It’s like a boogeyman, a looming shadow above us, and the harsh realities of the deficit don’t always translate to daily life. However, the deficit affects interest rates which affect business which affects hiring. We know this, so I’m not going to argue against this. It took a while for the concept to sink in, but it did, for me. We know the deficit is bad.
Here’s the rock and the hard place: we aren’t making enough money to support not just discretionary spending—which includes military spending—and entitlements, not to mention the interest on the debt which we have to repay, or else our credit rating goes out the window and our money becomes worthless. If you don’t see a vicious cycle here, you probably believe in unicorns and faeries too.
What’s worse is the kind of discussion in Washington and how to go about this problem. Short story: Democrats won’t talk about cutting entitlements, which econ pundits call “mandatory spending.” Republicans—except for Paul Ryan—equate “broadening the tax base” with “raising taxes,” dragging the quality of the discourse to moronic levels.
There are two conflicting ideas here, which you have to keep in mind and try to reconcile.

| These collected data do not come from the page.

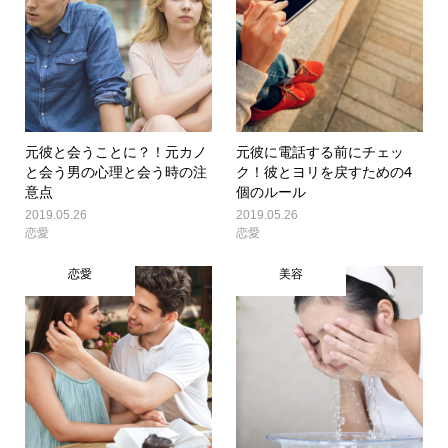
元彼と会うことに？！元カノ
元彼に電話する前にチェッ
と会う男の心理と会う時の注
ク！彼とヨリを戻すための4
意点
個のルール
2019.05.26
2019.05.26
恋愛
恋愛
恋愛
美容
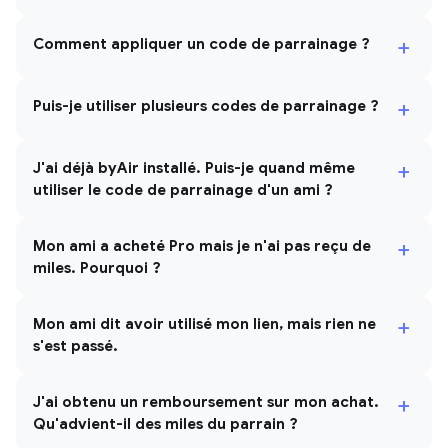
+
Comment appliquer un code de parrainage ?
+
Puis-je utiliser plusieurs codes de parrainage ?
+
J'ai déjà byAir installé. Puis-je quand même
utiliser le code de parrainage d'un ami ?
+
Mon ami a acheté Pro mais je n'ai pas reçu de
miles. Pourquoi ?
+
Mon ami dit avoir utilisé mon lien, mais rien ne
s'est passé.
+
J'ai obtenu un remboursement sur mon achat.
Qu'advient-il des miles du parrain ?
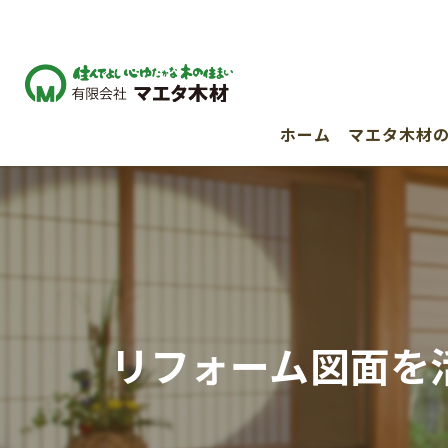
ホーム
マエタ木材
リフォーム図面を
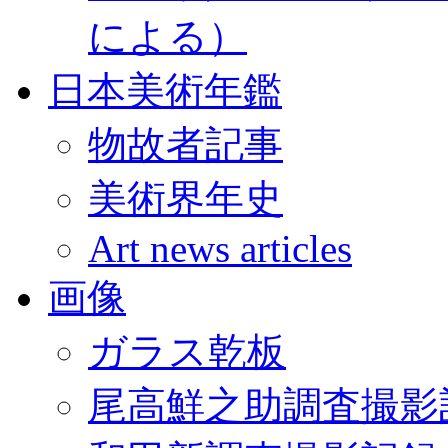
による）
日本美術年鑑
物故者記事
美術界年史
Art news articles
画像
ガラス乾板
尾高鮮之助調査撮影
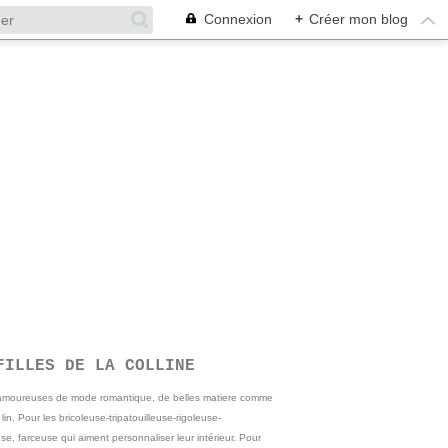
Connexion
+
Créer mon blog
FILLES DE LA COLLINE
 amoureuses de mode romantique, de belles matiere comme
e lin. Pour les bricoleuse-tripatouilleuse-rigoleuse-
se, farceuse qui aiment personnaliser leur intérieur. Pour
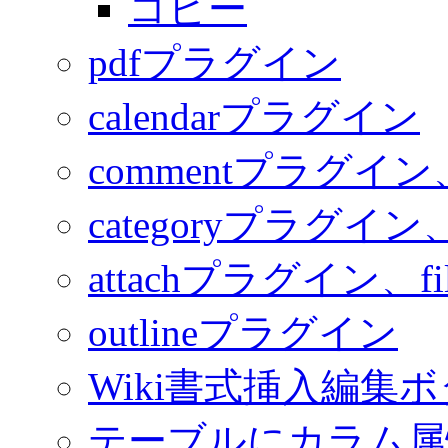
コピー
pdfプラグイン
calendarプラグイン
commentプラグイ
categoryプラグイン、
attachプラグイン、f
outlineプラグイン
Wiki書式挿入編集
テーブルにカラム属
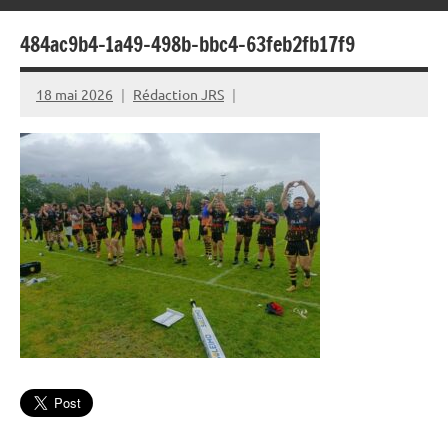
484ac9b4-1a49-498b-bbc4-63feb2fb17f9
18 mai 2026
Rédaction JRS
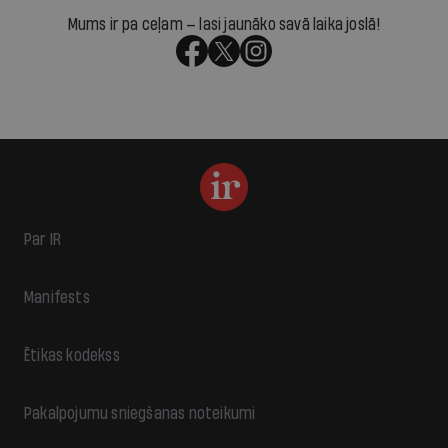
Mums ir pa ceļam — lasi jaunāko savā laika joslā!
Par IR
Manifests
Ētikas kodekss
Pakalpojumu sniegšanas noteikumi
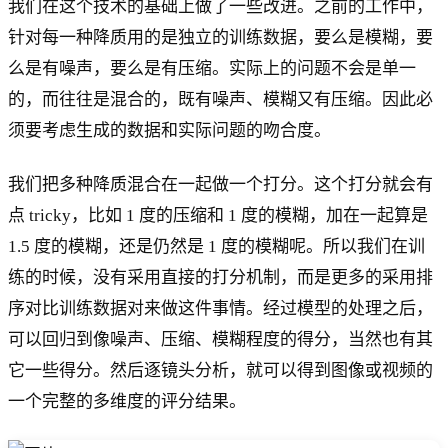
我们在这个技术的基础上做了一些改进。之前的工作中，
针对每一种降质用的是独立的训练数据，要么是模糊，要
么是有噪声，要么是有压缩。实际上的问题不会是单一
的，而往往是混合的，既有噪声、模糊又有压缩。因此必
须要考虑生成的数据和实际问题的吻合度。
我们把多种降质混合在一起做一个打分。这个打分就会有
点 tricky，比如 1 度的压缩和 1 度的模糊，加在一起算是
1.5 度的模糊，还是仍然是 1 度的模糊呢。所以我们在训
练的时候，没有采用直接的打分机制，而是更多的采用排
序对比训练数据对来做这件事情。经过模型的处理之后，
可以回归到像噪声、压缩、模糊程度的得分，当然也有其
它一些得分。然后逐镜头分析，就可以得到图像或视频的
一个完整的多维度的评分结果。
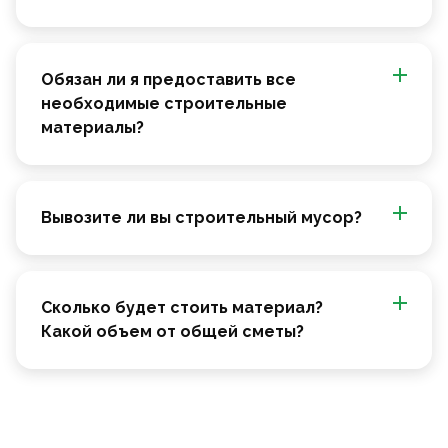
Обязан ли я предоставить все
необходимые строительные
материалы?
Вывозите ли вы строительный мусор?
Сколько будет стоить материал?
Какой объем от общей сметы?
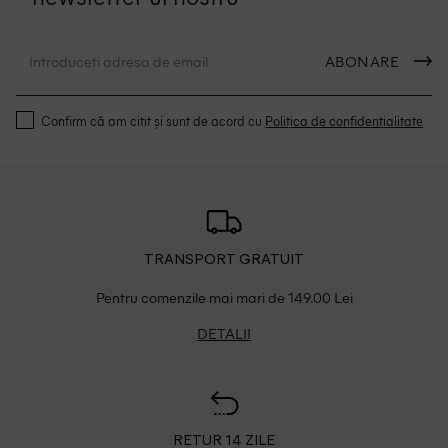
ABONARE
Confirm că am citit și sunt de acord cu
Politica de confidentialitate
TRANSPORT GRATUIT
Pentru comenzile mai mari de 149.00 Lei
DETALII
RETUR 14 ZILE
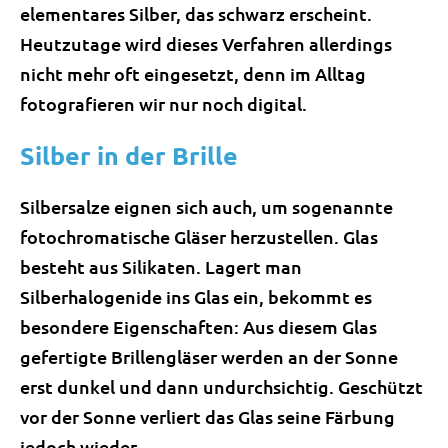
elementares Silber, das schwarz erscheint.
Heutzutage wird dieses Verfahren allerdings
nicht mehr oft eingesetzt, denn im Alltag
fotografieren wir nur noch digital.
Silber in der Brille
Silbersalze eignen sich auch, um sogenannte
fotochromatische Gläser herzustellen. Glas
besteht aus Silikaten. Lagert man
Silberhalogenide ins Glas ein, bekommt es
besondere Eigenschaften: Aus diesem Glas
gefertigte Brillengläser werden an der Sonne
erst dunkel und dann undurchsichtig. Geschützt
vor der Sonne verliert das Glas seine Färbung
jedoch wieder.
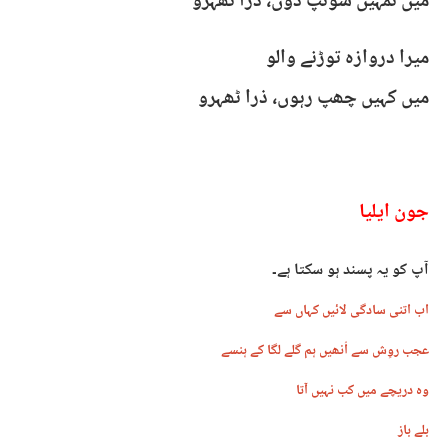
میں تمہیں سونپ دوں، ذرا ٹھہرو
میرا دروازہ توڑنے والو
میں کہیں چھپ رہوں، ذرا ٹھہرو
جون ایلیا
آپ کو یہ پسند ہو سکتا ہے۔
اب اتنی سادگی لائیں کہاں سے
عجب روِش سے اُنھیں ہم گلے لگا کے ہنسے
وہ دریچے میں کب نہیں آتا
بلے باز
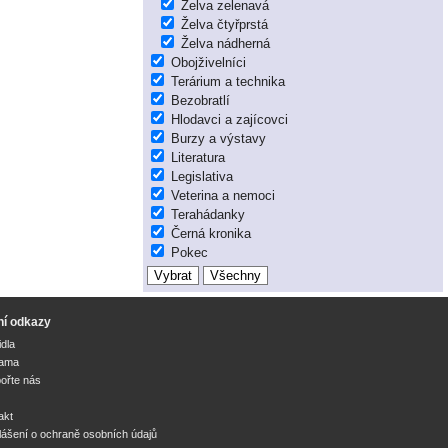
Želva zelenavá
Želva čtyřprstá
Želva nádherná
Obojživelníci
Terárium a technika
Bezobratlí
Hlodavci a zajícovci
Burzy a výstavy
Literatura
Legislativa
Veterina a nemoci
Terahádanky
Černá kronika
Pokec
ní odkazy
idla
lama
ořte nás
akt
lášení o ochraně osobních údajů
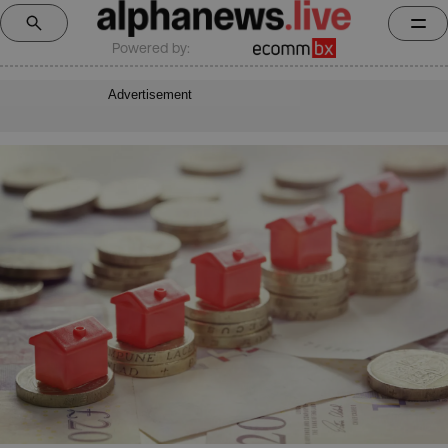
Powered by:
Advertisement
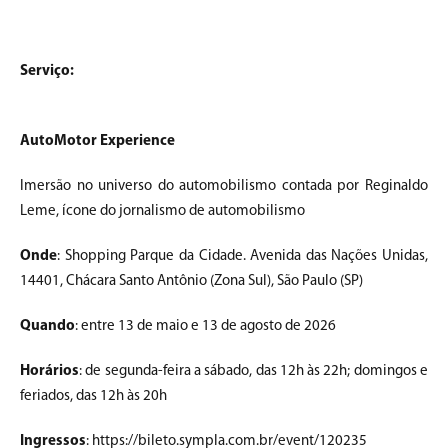
Serviço:
AutoMotor Experience
Imersão no universo do automobilismo contada por Reginaldo
Leme, ícone do jornalismo de automobilismo
Onde
: Shopping Parque da Cidade. Avenida das Nações Unidas,
14401, Chácara Santo Antônio (Zona Sul), São Paulo (SP)
Quando
: entre 13 de maio e 13 de agosto de 2026
Horários
: de segunda-feira a sábado, das 12h às 22h; domingos e
feriados, das 12h às 20h
Ingressos
: https://bileto.sympla.com.br/event/120235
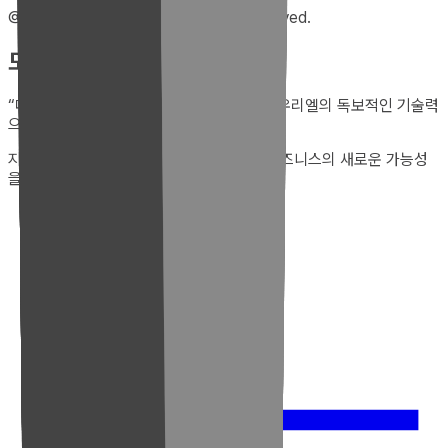
@2025 uriel electronics. All rights reserved.
도입 문의하기
“
대규모 플랜트부터 맞춤형 AI 솔루션까지, 우리엘의 독보적인 기술력
으로 상상 이상의 가치를 경험해 보세요.
”
지금 바로 우리엘의 전문가에게 문의하고 비즈니스의 새로운 가능성
을 확인하세요.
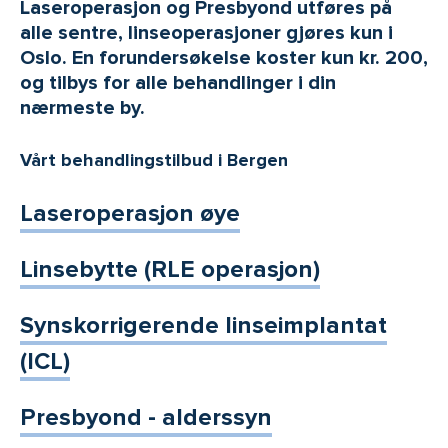
Laseroperasjon og Presbyond utføres på
alle sentre, linseoperasjoner gjøres kun i
Oslo. En forundersøkelse koster kun kr. 200,
og tilbys for alle behandlinger i din
nærmeste by.
Vårt behandlingstilbud i Bergen
Laseroperasjon øye
Linsebytte (RLE operasjon)
Synskorrigerende linseimplantat
(ICL)
Presbyond - alderssyn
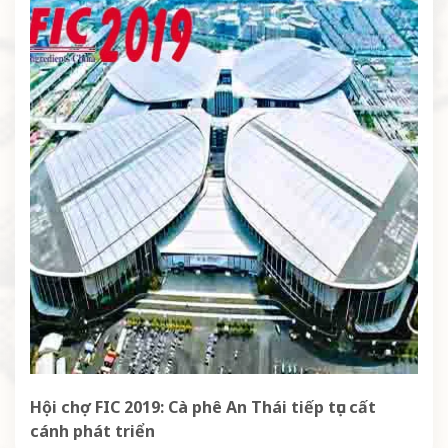
Hội chợ FIC 2019: Cà phê An Thái tiếp tục cất
cánh phát triển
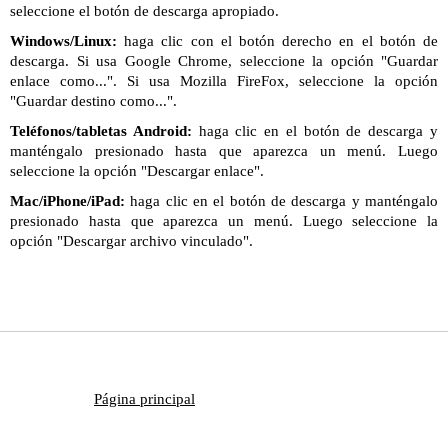
seleccione el botón de descarga apropiado.
Windows/Linux:
haga clic con el botón derecho en el botón de
descarga. Si usa Google Chrome, seleccione la opción "Guardar
enlace como...". Si usa Mozilla FireFox, seleccione la opción
"Guardar destino como...".
Teléfonos/tabletas Android:
haga clic en el botón de descarga y
manténgalo presionado hasta que aparezca un menú. Luego
seleccione la opción "Descargar enlace".
Mac/iPhone/iPad:
haga clic en el botón de descarga y manténgalo
presionado hasta que aparezca un menú. Luego seleccione la
opción "Descargar archivo vinculado".
Página principal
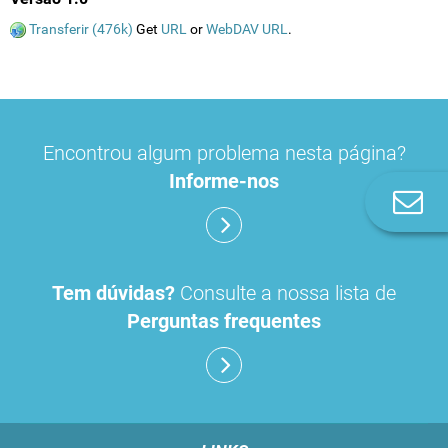
Transferir (476k)
Get
URL
or
WebDAV URL
.
Encontrou algum problema nesta página?
Informe-nos
Co
n
Tem dúvidas?
Consulte a nossa lista de
Perguntas frequentes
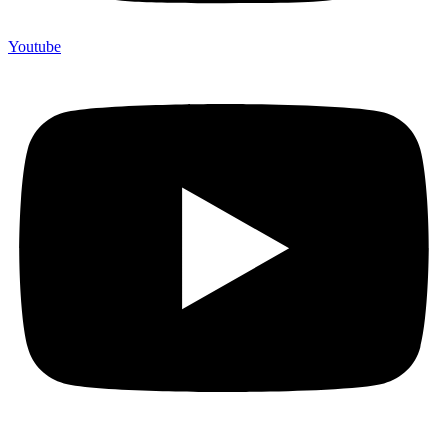
Youtube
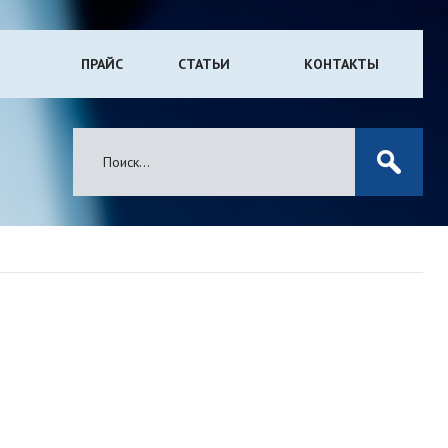
ПРАЙС
СТАТЬИ
КОНТАКТЫ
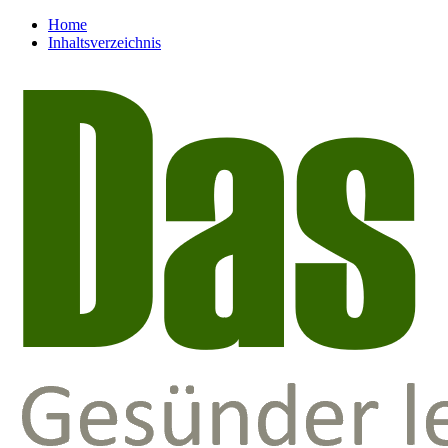
Home
Inhaltsverzeichnis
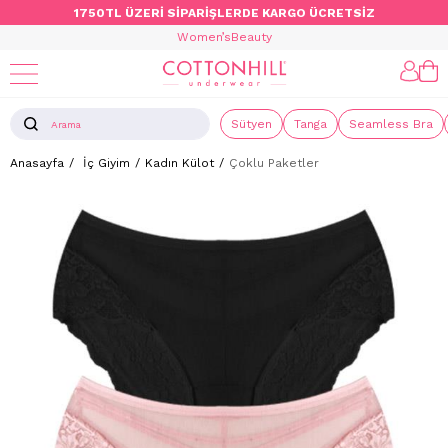
1750TL ÜZERİ SİPARİŞLERDE KARGO ÜCRETSİZ
Women’s
Beauty
Sütyen
Tanga
Seamless Bra
Anasayfa
İç Giyim
Kadın Külot
Çoklu Paketler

Concept 1: We are spending too much. So much so that if discretionary spending were cut to zero, we will still be crushed by our entitlement obligations. Concept 2: Hauser’s Law states that as a matter of outcome, total tax receipts have come out to a historical average of 19% of GDP. Which means, that no matter how you tweak the marginal tax rate, no matter what credits you add or remove, no matter what kind of tax policy you have, this is the percent of GDP collected. (Basically, if you tweak the marginal tax rate, “something” in “the economy” reacts and you get 19% of GDP, even as you try to rake in more hard dollars.)
The only way to increase gross receipts is to increase GDP. But how can you increase GDP when the deficit crisis basically creates a climate of fear for business, a climate that makes it difficult to hire people? The budget cutters believe that if you cut from the budget the right items, the government removes its competitive presence against the private sector in that market and you offset the loss in production generated by the government with production generated by the private sector. This is not just an “in theory” way of thinking. It’s been demonstrated.
However, cutting discretionary spending is not enough; we need to have a mature discussion on what to do with entitlement spending. No politician except for Paul Ryan is willing to have this discussion., and he’s taken flack from the Left with lies about how he wants to cut benefits for current receipients today.
Lastly, another item that Only Paul Ryan Has The Courage To Discuss, is this so-called “broadening the tax base,” or, as the President likes to call it, “spending in the tax code.” Over fifty percent of people do not, on net, pay taxes. They pay sales taxes, but not income taxes (on net). I say “on net,” because they pay taxes during withholding, but due to a slew of credits, they get everything back.
This untapped tax base is so large and so fragile and so populous that neither Republicans nor Democrats seriously discuss having them pay their “fair share.” I hate that term, but many of these people are voters, and they’ve elected leaders in Congress and the President and have given them the consent to govern and spend as they believe is right for the country. They have a fair share in this spending, because they are a party to this politics whether they want to admit it or not.
So: we know the solution. We have no political will or acumen to make it happen. And this is the biggest problem.